■ **Selected extract**
>>>
[svn.haxx.se] · SVN Dev · SVN Users · SVN Org · TSVN Dev · TSVN Users · Subclipse Dev · Subclipse Users · this month's index

Re: binary file size limit? (700MB retry - VERY annoying svn issues)

From: C.A.T.Magic <c.a.t.magic_at_gmx.at>
Date: 2004-03-12 02:41:37 CET

----- Original Message -----
From: "David McBride" <dmcbride@languageweaver.com>
>I'm trying to understand the differences in response times for adds vs.
>commits. I understand that there is a large penalty when adding large
>files, but what is the response time for committing relatively small
>(e.g., < 20%) to that file? For example, I think that you said that it
>10 minutes to add your 700 MB file. How long does it take to commit a
>change to that file?
>The reason I ask is that svn commit times are supposed to be relative to
>size of the change and NOT the size of the file. Therefore, committing a
>small change should take only a fraction of the 10 minutes it took to add
>the file in the first place. Thanks again.

ok, I'm trying to do a few more tests with the 700MB file for you.

WinXP, svn commandline 1.0.0,
222G Raid 0 ( but this time the test-repos
is on my slowest, fragmented, outer 50G partition )
1 GB mem, 3.2 GHz cpu, dos commandline.

( this is cutNpaste output from some test scripts
- the dos time format output is H:MM:SS.xx )

# using 100% fresh repos
X:\SVNSandbox>svnadmin create file:///X:/SVNSandbox/Repos
# [...create Work and put a ~700MB (790,582,464) file in...]

X:\SVNSandbox>echo %time%
X:\SVNSandbox>svn add Work/huge700.bin
A (bin) Work\huge700.bin
X:\SVNSandbox>svn commit Work/huge700.bin -m "initial add huge"
Adding (bin) Work\huge700.bin
Transmitting file data .
Committed revision 1.
X:\SVNSandbox>echo %time%

~10 minutes total.
Again, there is almost nothing (6% cpu, no disk activity, 7MB mem)
going on in the last 5 minutes. You can already browse the
repos, see "huge700.bin" there and its even possible to checkout the file,
while the 'svn commit' is still printing its
 "Transmitting file data ." (I tested this during a second testrun,
so the timings above are not affected)

-> svn dev@ team: it was even possible to just "kill -9"
     the svn commit at this point, and nothing was lost --
     what's going on in those 5 minutes 'after' the 'real' commit?

ok, continuing after the first "commit" (from backup;-)

now I just modify (touch) the file time,
so svn has to re-check the file for modifications!

X:\SVNSandbox\Work> touch huge700.bin
*windows explorer booooom*
if you have Tortoise SVN installed and Icon overlay enabled
your internet explorer will go down --
TortoiseSVN is calling 'svn status' for every file in that folder,
and svn status is trying to verify the files MD5 value with its
entries file. this takes about 2 minutes. but after the two minutes,
the process starts over again and again(!),
because Explorer/TSVN tries to update the view
periodically -> this totally locks up the Desktop/Explorer.
<<<
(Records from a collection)
>>>
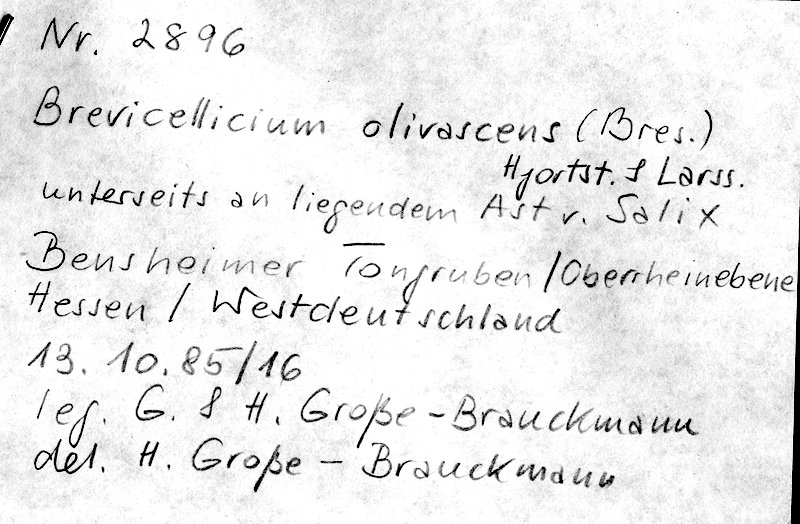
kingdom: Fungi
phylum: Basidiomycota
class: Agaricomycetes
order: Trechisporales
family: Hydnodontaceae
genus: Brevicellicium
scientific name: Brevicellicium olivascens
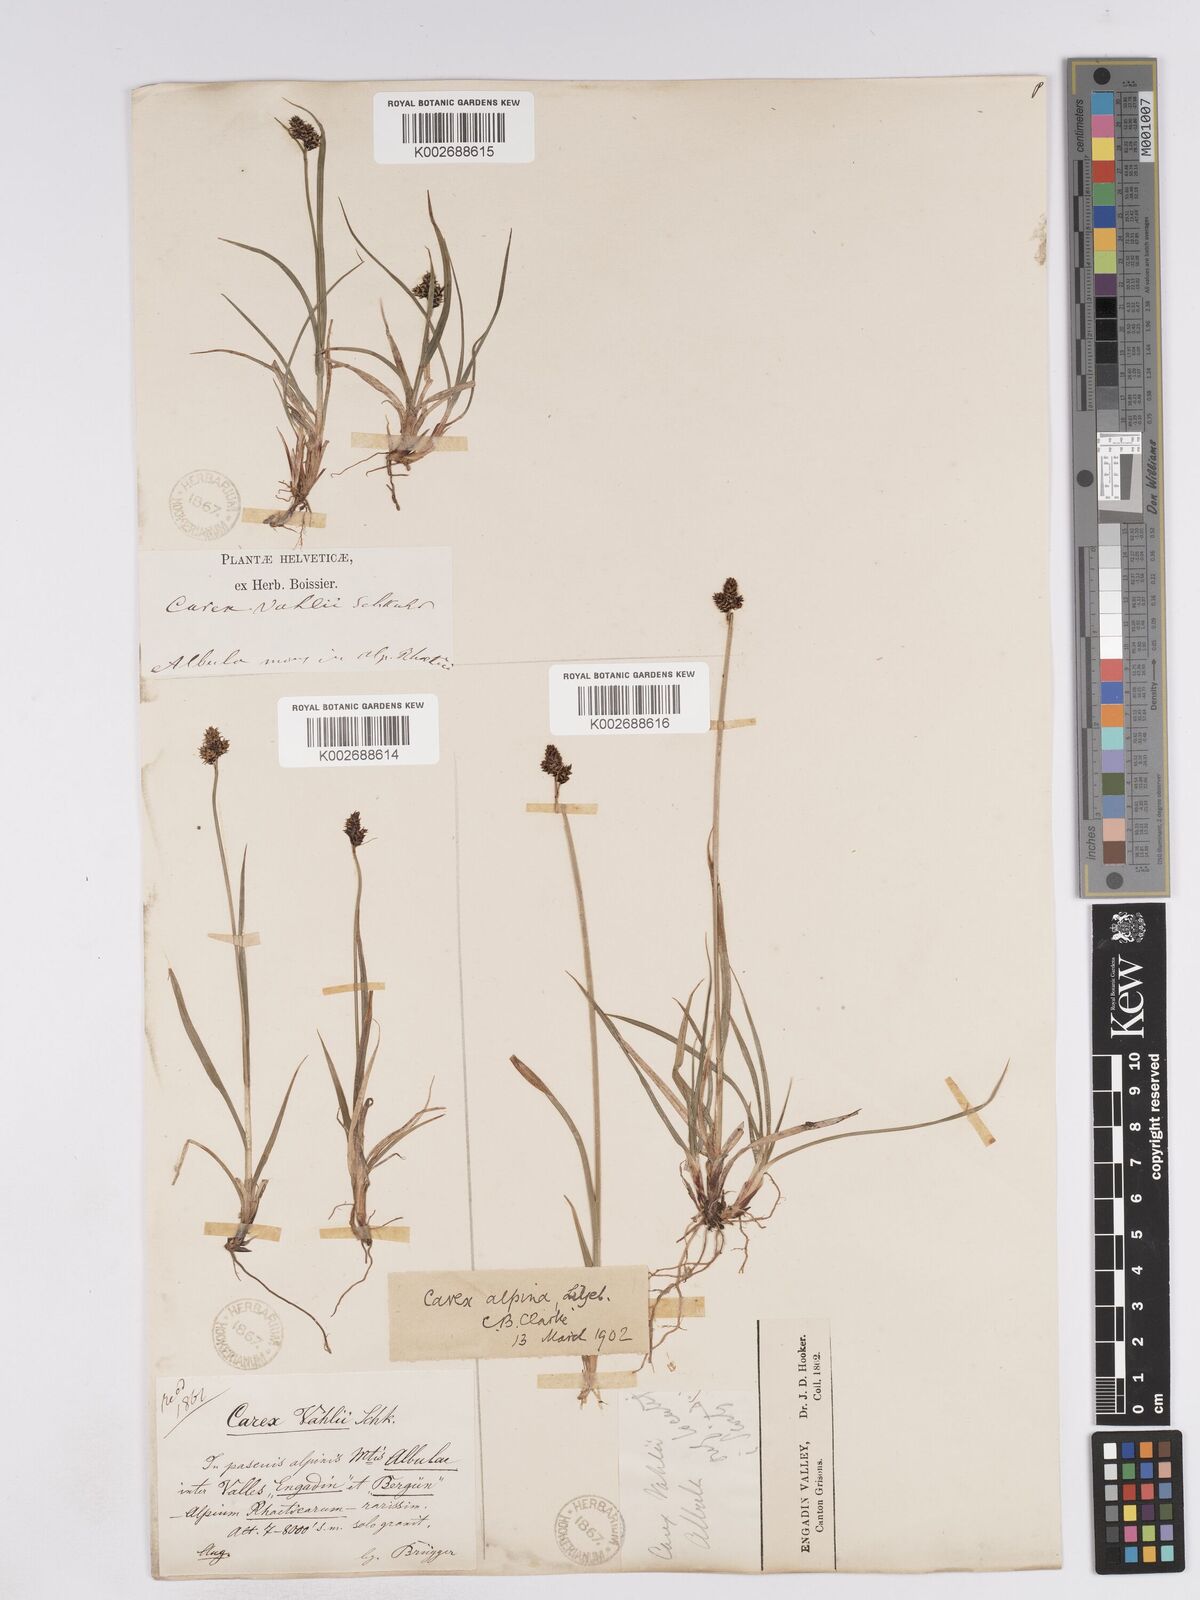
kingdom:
<<<
>>>
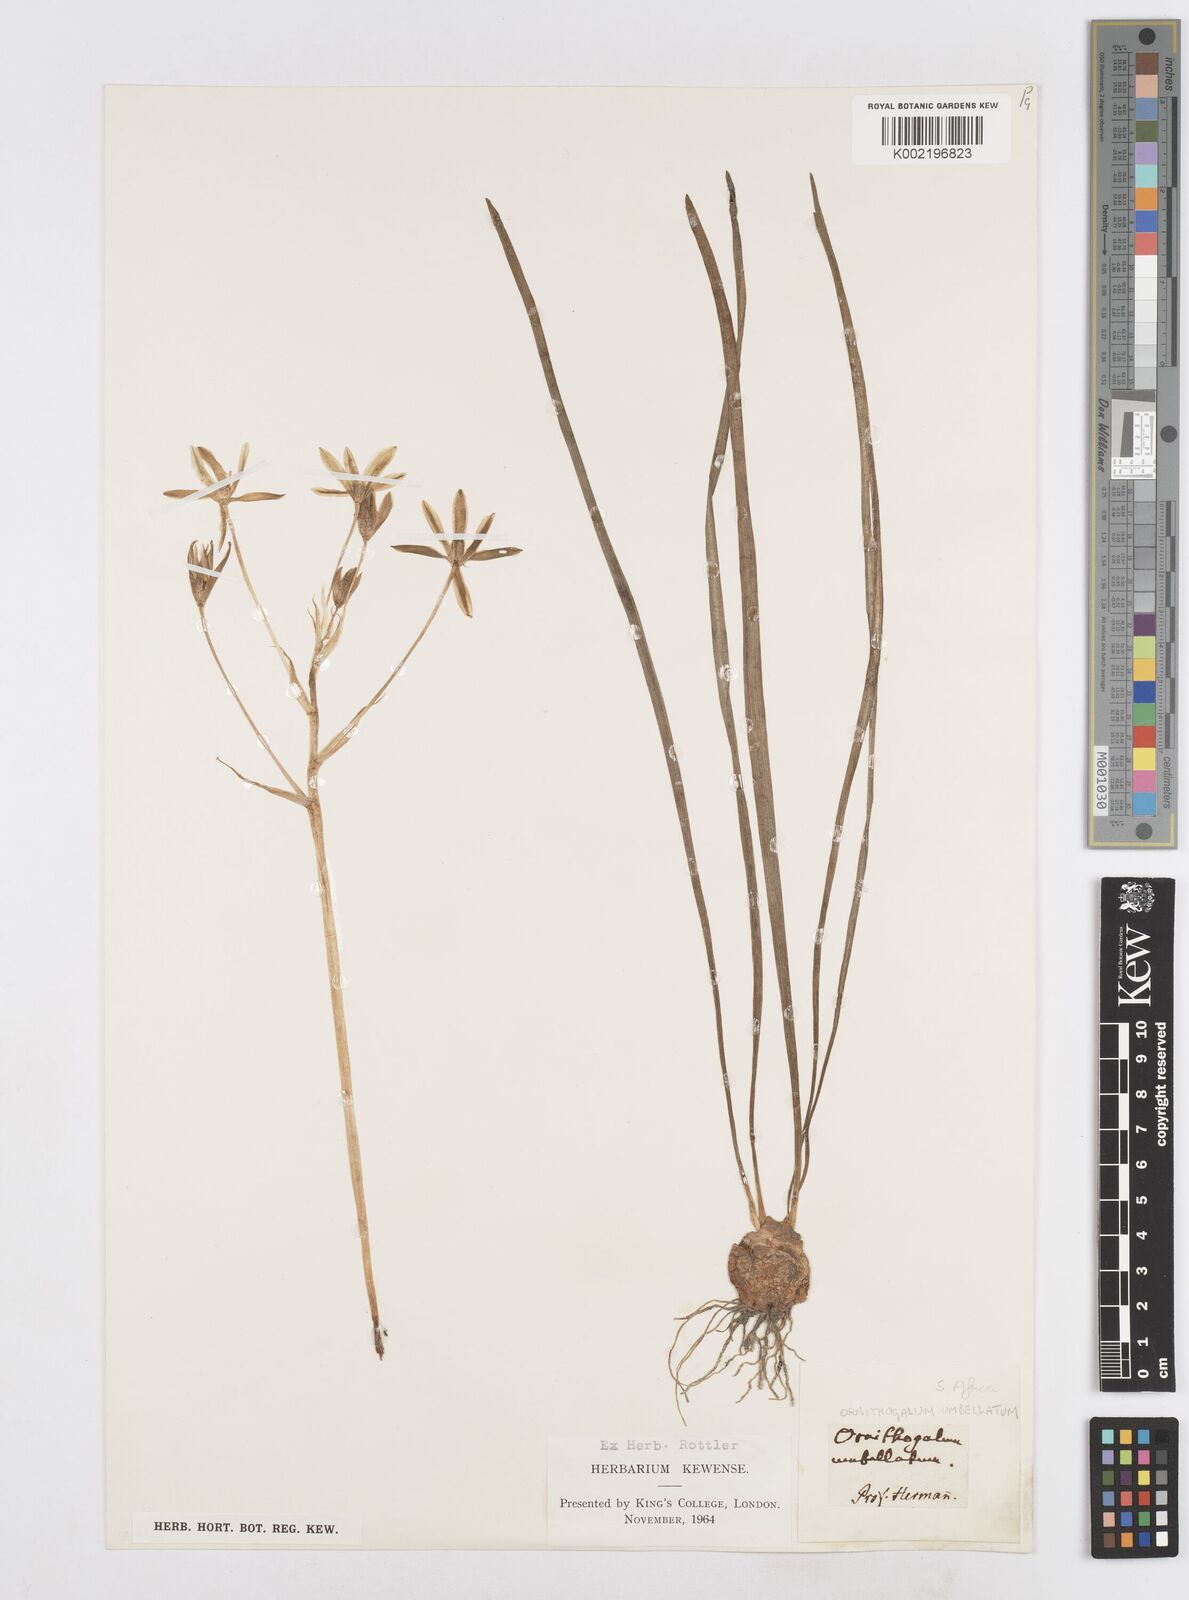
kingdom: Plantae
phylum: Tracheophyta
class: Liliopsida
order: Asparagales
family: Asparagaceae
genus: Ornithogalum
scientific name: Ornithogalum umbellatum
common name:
<<<
■ **Things to do**
a: Write out the passage of the Subversion mailing-list post starting with "Re: binary file" and going on through "for adds vs.".
b: Write a continuation of the Subversion mailing-list post, beginning immediately after its final sentence.

■ **Per-task outputs**
a:
Re: binary file size limit? (700MB retry - VERY annoying svn issues)

From: C.A.T.Magic <c.a.t.magic_at_gmx.at>
Date: 2004-03-12 02:41:37 CET

----- Original Message -----
From: "David McBride" <dmcbride@languageweaver.com>
>I'm trying to understand the differences in response times for adds vs.

b:
I'll deactivate icon overlay (and recommend TSVN to exclude
large files... )

-> svn dev@ team: optimization request:
     if you already -recognize-, that a file is only
     'touched' and its MD5 still is the same, why is the timestamp
     in the entries file not updatet? but instead the MD5 is recalculated
     on -every- status/commit/update access to the file !

-> svn dev@ team: feature idea:
     if you want to help the TSVN developers (and also the cmdline)
     maybe allow a 'timeout' option or a 'size limit' on the 'svn status'
checks -
     if you can return the response fast (e.g. file size change),
     return it, if it will take longer only return it up to a certain
     CVS did not do MD5 verification - thats its plus in such a case.

ok, continuing after kill/restart explorer.exe ;-)

now for the timings of a 'svn status' when the file timestamp has
been 'touched' (not modified)

X:\SVNSandbox\Work>echo %time%
X:\SVNSandbox\Work>svn status
            #nothing printed
X:\SVNSandbox\Work>echo %time%

ok, you can see the same 2 minute lockup
(MD5 check/file compare actually) that happened to TSVN
on the console too.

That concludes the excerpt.